Mark Leisher <mleisher(_at_)crl(_dot_)nmsu(_dot_)edu> writes:
Peter> Also: since the .enc files seem to have adopted the four hex digit
Peter> per code point format how is the Encode module going to handle
Peter> UTF16 surrogates?
I haven't looked into the format for .enc files, but another thing that
happens for example, is more that a single source character set codepoint can
map to multiple Unicode codepoints. An example is the last version of the
Armenian national standard which includes single codepoints for three very
common ligatures, each of which should be converted to two Unicode codepoints.

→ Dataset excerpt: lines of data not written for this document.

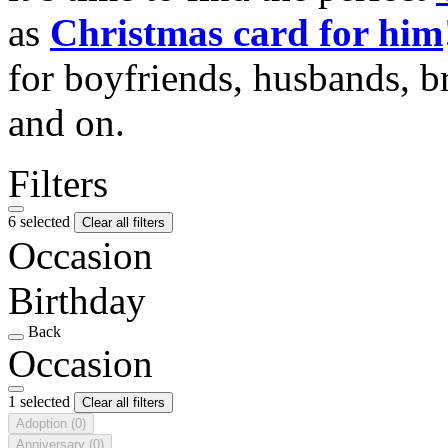
as
Christmas card for him
for boyfriends, husbands, b
and on.
Filters
6 selected
Clear all filters
Occasion
Birthday
Back
Occasion
1 selected
Clear all filters
Adoption
(0)
Anniversary
(0)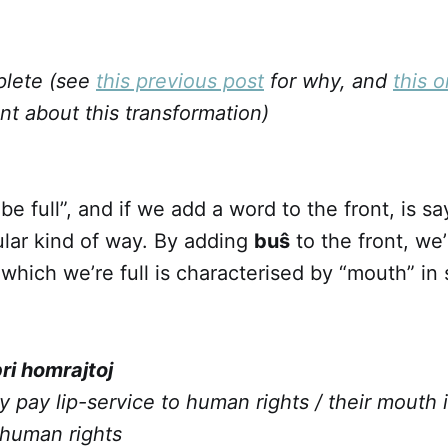
plete (see
this previous post
for why, and
this 
int about this transformation)
 be full”, and if we add a word to the front, is s
icular kind of way. By adding
buŝ
to the front, we’
which we’re full is characterised by “mouth” i
pri homrajtoj
y pay lip-service to human rights / their mouth is
human rights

The opposite can happen as well.
Although complicated on the surface, I highly recommend using Tech Report #22
on the Unicode website as a guideline for designing future mapping tables.

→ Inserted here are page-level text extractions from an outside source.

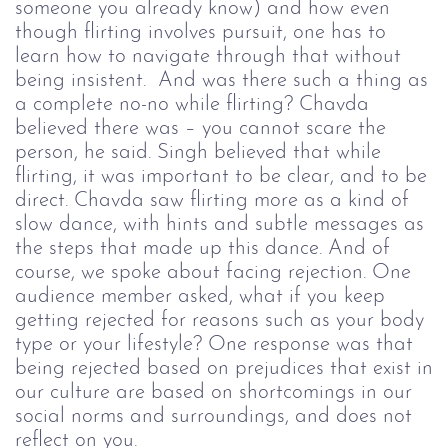
someone you already know) and how even
though flirting involves pursuit, one has to
learn how to navigate through that without
being insistent. And was there such a thing as
a complete no-no while flirting? Chavda
believed there was
–
you cannot scare the
person, he said.
Singh believed that while
flirting, it was important to be clear, and to be
direct. Chavda saw flirting more as a kind of
slow dance, with hints and subtle messages as
the steps that made up this dance.
And of
course, we spoke about facing rejection. One
audience member asked, what if you keep
getting rejected for reasons such as your body
type or your lifestyle? One response was that
being rejected based on prejudices that exist in
our culture are based on shortcomings in our
social norms and surroundings, and does not
reflect on you.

All excellent stuff. What we have today is a "trial" API and a prototype
implementation based on what Tcl uses. We needed _something_ and all we
had was fine words and no actual code.
(Well various Unicode::Map* modules but those all seem to predate, and
coexist badly with, native support for chars > 255 - but I may just
be misunderstanding things.)
I would be delighted if people
start fixing or improving the prototype - but we really want to prove
that the API is "suitable" for actual use (by XS modules like Tk,
PerlIO, EBCDIC, ...).
What I need for Tk and what PerlIO will need, is a fast C callable
API to get between various external encodings used by fonts or in files,
and perl's internal form.
--
Nick Ing-Simmons <nik(_at_)tiuk(_dot_)ti(_dot_)com>
Via, but not speaking for: Texas Instruments Ltd.